Tony Mastroianni Review Collection

Peck takes too long to become a bad boy

Cleveland Press November 13, 1970

A man may have something important to say but when he says it in a monotone he loses you. That the way it is with "I Walk the Line." The movie says things about loneliness and desperation and being an outsider, but there are few apparent peaks and valleys in the presentation, only a flatness.

Granted that flatness is part of it but it works against the movie. Director John Frankenheimer makes masterpieces and near misses and this is one that misses.

"I Walk the Line" is long on mood and character. The story on the other hand, not only doesn't go very far but it gets there slowly and telegraphs what little is to happen well in advance.

GREGORY PECK is a sheriff in the Tennessee hills, middle-aged, upstanding and perhaps a little aloof. He is an outsider in many ways but what makes him an outsider gets only oblique references.

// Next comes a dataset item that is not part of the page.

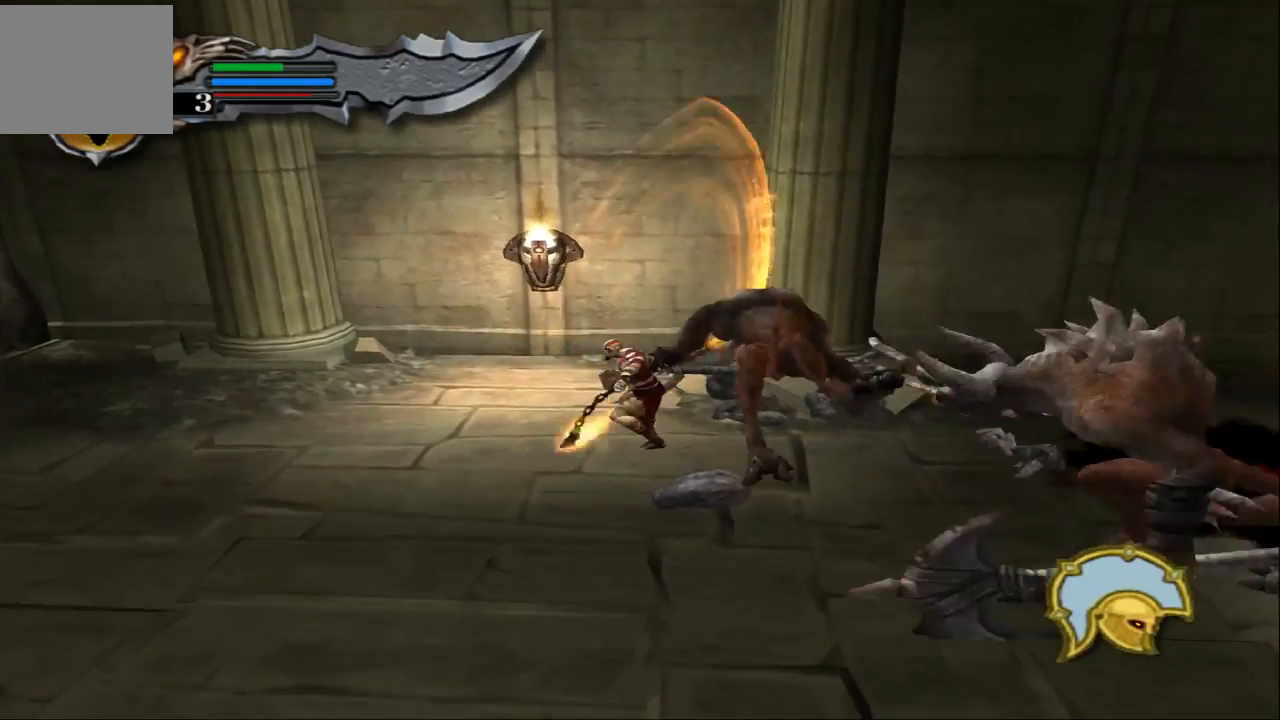
{"buttons": [], "left_stick": "center", "right_stick": "left", "events": [[167, "right_stick", "down-left"], [433, "right_stick", "left"]]}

He has a wife, Estelle Parsons, a daughter and an aging father and he goes to church on Sunday.

He meets Tuesday Weld, daughter of a moonshiner, and his pulse quickens. This back hills Lolita has no trouble seducing him and he soon finds that this is such a grand passion that he is protecting her family and destroying himself.

WHAT WAS PROBABLY intended as grand tragedy of a heroic figure falling and failing through his own weakness becomes simply a sad story strung out too long.

Johnny Cash, singing his music on the soundtrack, drives home the feeling that this is downbeat folk ballad even when the movie doesn't. Frankenheimer has added to the downtrodden feel of things with his muted picture of the scenery, the gritty look of failure etched in the lined faces of the mountain people.

PECK IS BROODING and moody but the part serves him less that he serves it. Miss Weld is excellent as the flighty, amoral, nubile girl.

Estelle Parsons conveys the desperation of the wife who tries to convey her feeling that she understands because she read something in the Reader's Digest once. Ralph Meeker is good as the moonshiner and Charles Durning is slightly sinister as a deputy who is on to the sheriff.